◆ Some records ◆

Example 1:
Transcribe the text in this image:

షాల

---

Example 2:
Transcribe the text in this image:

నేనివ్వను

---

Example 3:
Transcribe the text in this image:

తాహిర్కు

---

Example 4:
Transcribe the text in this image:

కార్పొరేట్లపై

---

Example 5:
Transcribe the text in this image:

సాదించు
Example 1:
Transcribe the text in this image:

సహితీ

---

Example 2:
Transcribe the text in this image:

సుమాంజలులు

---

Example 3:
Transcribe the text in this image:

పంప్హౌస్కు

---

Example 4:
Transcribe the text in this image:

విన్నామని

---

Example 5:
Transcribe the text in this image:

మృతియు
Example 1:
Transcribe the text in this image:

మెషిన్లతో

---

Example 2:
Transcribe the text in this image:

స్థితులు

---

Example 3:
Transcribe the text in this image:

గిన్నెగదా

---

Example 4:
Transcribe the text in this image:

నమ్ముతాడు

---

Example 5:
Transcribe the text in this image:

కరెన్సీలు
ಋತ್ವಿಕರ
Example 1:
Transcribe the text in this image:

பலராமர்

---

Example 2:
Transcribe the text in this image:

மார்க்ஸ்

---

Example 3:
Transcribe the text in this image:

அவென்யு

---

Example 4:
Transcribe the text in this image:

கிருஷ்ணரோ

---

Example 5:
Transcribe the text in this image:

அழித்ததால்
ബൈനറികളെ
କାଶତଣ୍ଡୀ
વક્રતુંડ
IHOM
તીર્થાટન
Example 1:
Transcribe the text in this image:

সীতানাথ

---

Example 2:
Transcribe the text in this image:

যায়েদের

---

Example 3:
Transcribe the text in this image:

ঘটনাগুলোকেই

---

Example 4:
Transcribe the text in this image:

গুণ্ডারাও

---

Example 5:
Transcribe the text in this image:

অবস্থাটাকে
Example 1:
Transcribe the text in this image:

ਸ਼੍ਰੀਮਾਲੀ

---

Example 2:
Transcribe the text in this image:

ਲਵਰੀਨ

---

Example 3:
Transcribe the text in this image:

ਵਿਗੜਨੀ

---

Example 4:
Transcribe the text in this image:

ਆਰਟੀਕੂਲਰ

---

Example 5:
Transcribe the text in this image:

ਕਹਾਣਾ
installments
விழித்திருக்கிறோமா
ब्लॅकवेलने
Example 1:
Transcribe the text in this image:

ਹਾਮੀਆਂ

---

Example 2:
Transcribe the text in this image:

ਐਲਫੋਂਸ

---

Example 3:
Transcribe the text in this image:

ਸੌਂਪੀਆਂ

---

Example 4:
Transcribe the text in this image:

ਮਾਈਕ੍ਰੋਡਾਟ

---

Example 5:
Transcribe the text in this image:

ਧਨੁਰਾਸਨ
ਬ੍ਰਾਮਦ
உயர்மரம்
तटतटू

◆ Given exercise ◆
Repeat all of the lines above without any changes.

◆ Expected output ◆
Example 1:
Transcribe the text in this image:

షాల

---

Example 2:
Transcribe the text in this image:

నేనివ్వను

---

Example 3:
Transcribe the text in this image:

తాహిర్కు

---

Example 4:
Transcribe the text in this image:

కార్పొరేట్లపై

---

Example 5:
Transcribe the text in this image:

సాదించు
Example 1:
Transcribe the text in this image:

సహితీ

---

Example 2:
Transcribe the text in this image:

సుమాంజలులు

---

Example 3:
Transcribe the text in this image:

పంప్హౌస్కు

---

Example 4:
Transcribe the text in this image:

విన్నామని

---

Example 5:
Transcribe the text in this image:

మృతియు
Example 1:
Transcribe the text in this image:

మెషిన్లతో

---

Example 2:
Transcribe the text in this image:

స్థితులు

---

Example 3:
Transcribe the text in this image:

గిన్నెగదా

---

Example 4:
Transcribe the text in this image:

నమ్ముతాడు

---

Example 5:
Transcribe the text in this image:

కరెన్సీలు
ಋತ್ವಿಕರ
Example 1:
Transcribe the text in this image:

பலராமர்

---

Example 2:
Transcribe the text in this image:

மார்க்ஸ்

---

Example 3:
Transcribe the text in this image:

அவென்யு

---

Example 4:
Transcribe the text in this image:

கிருஷ்ணரோ

---

Example 5:
Transcribe the text in this image:

அழித்ததால்
ബൈനറികളെ
କାଶତଣ୍ଡୀ
વક્રતુંડ
IHOM
તીર્થાટન
Example 1:
Transcribe the text in this image:

সীতানাথ

---

Example 2:
Transcribe the text in this image:

যায়েদের

---

Example 3:
Transcribe the text in this image:

ঘটনাগুলোকেই

---

Example 4:
Transcribe the text in this image:

গুণ্ডারাও

---

Example 5:
Transcribe the text in this image:

অবস্থাটাকে
Example 1:
Transcribe the text in this image:

ਸ਼੍ਰੀਮਾਲੀ

---

Example 2:
Transcribe the text in this image:

ਲਵਰੀਨ

---

Example 3:
Transcribe the text in this image:

ਵਿਗੜਨੀ

---

Example 4:
Transcribe the text in this image:

ਆਰਟੀਕੂਲਰ

---

Example 5:
Transcribe the text in this image:

ਕਹਾਣਾ
installments
விழித்திருக்கிறோமா
ब्लॅकवेलने
Example 1:
Transcribe the text in this image:

ਹਾਮੀਆਂ

---

Example 2:
Transcribe the text in this image:

ਐਲਫੋਂਸ

---

Example 3:
Transcribe the text in this image:

ਸੌਂਪੀਆਂ

---

Example 4:
Transcribe the text in this image:

ਮਾਈਕ੍ਰੋਡਾਟ

---

Example 5:
Transcribe the text in this image:

ਧਨੁਰਾਸਨ
ਬ੍ਰਾਮਦ
உயர்மரம்
तटतटू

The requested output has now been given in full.